# Lucid Dreaming > Attaining Lucidity > Wake Initiated Lucid Dreams (WILD) >  >  Fast Heartbeat when trying to lucid dream?

## iTzxZac

Okay so i recently was trying to figure out how to remember my dreams because i haven't remembered one in months and came across lucid dreaming and tried a method ware i lay still in my bed and i try to let my body fall asleep but i keep myself awake. My body started to vibrate a lot and when i breathed it felt like sand was falling down my stomach each time and my body was a lot heaver. My heartbeat got VERY FAST while doing this and this caused me to freak out and stop myself from doing it. So is my heartbeat getting VERY FAST normal when trying to lucid dream for the first time? Also if it is normal was i close to a lucid dream at all?

----------


## paigeyemps

Hi, welcome to DreamViews!

What you attempted was a WILD (Wake Initiated Lucid Dream). The vibrations and feelings you experiences are normal bodily sensations that may or may not accompany a WILD attempt. These sensations are normal as your body is falling asleep. Many people have these, while others do not. Keep in mind though that it is not necessary to have these sensations in order to achieve a WILD. Others can get lucid without ever feeling anything. Some common experiences may also include hypnagogic hallucinations, which can come visually, or auditorily, or basically any senses. I'm not sure if that was close to a lucid dream, but you're on your way. You can use those sensations as a milestone to let you know your body is falling asleep, but it is not completely necessary if you don't feel them.

There are also other ways to induce a lucid dream, besides the aforementioned method. Check out http://www.dreamviews.com/f20/beginn...eaming-124786/

Hope this clears a few things up. Good luck!  :smiley: 

If you have any questions, or have any ideas, feel free to share them with us.

----------


## iTzxZac

> Hi, welcome to DreamViews!
> 
> What you attempted was a WILD (Wake Initiated Lucid Dream). The vibrations and feelings you experiences are normal bodily sensations that may or may not accompany a WILD attempt. These sensations are normal as your body is falling asleep. Many people have these, while others do not. Keep in mind though that it is not necessary to have these sensations in order to achieve a WILD. Others can get lucid without ever feeling anything. Some common experiences may also include hypnagogic hallucinations, which can come visually, or auditorily, or basically any senses. I'm not sure if that was close to a lucid dream, but you're on your way. You can use those sensations as a milestone to let you know your body is falling asleep, but it is not completely necessary if you don't feel them.
> 
> There are also other ways to induce a lucid dream, besides the aforementioned method.

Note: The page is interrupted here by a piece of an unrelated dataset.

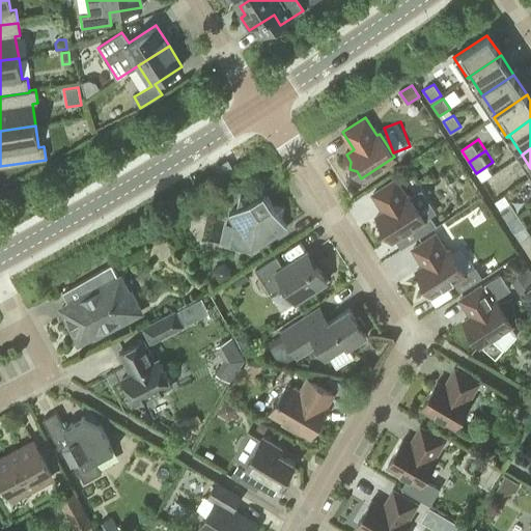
[(391,240),(424,219),(409,196),(407,197),(395,179),(372,194),(384,212),(376,217),(381,224),(380,231),(387,232),(391,240)]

Check out 
> 
> Hope this clears a few things up. Good luck! 
> 
> If you have any questions, or have any ideas, feel free to share them with us.



Good to know its common. I think i'm going to try it again tomorrow night and when my heartbeat gets very fast all just keep going and ignore it and just see if something happens.

----------


## gab

Many people report fast heartbeat and also breathing. It could have something to do with being near or in dream state. Our heart beat elevates when we dream.

Another explanation I have heard is that it's just an illusion. It's a heart chakra getting more active at that moment.

It could also be, because we get excided, as we start having hallucinations or vibrations and we know we are nearing lucid dream.

In either case, it happens naturally wheather we notice it (when WILDing) or not notice it (when falling asleep normally).

----------


## VictoReverie

I think the heartbeat actually does become faster. My heart is pumping irregularly/quickly/hard most times I DEILD, without experiencing any other hallucinations or vibrations

----------


## SiriusBlack

I was attempting to have my first WILD this morning and had exactly the same sensations.
My heart was beating faster, but it was still a very relaxed pace. It fell more like it was beating very strongly.

Going to try again tonight, haha.

----------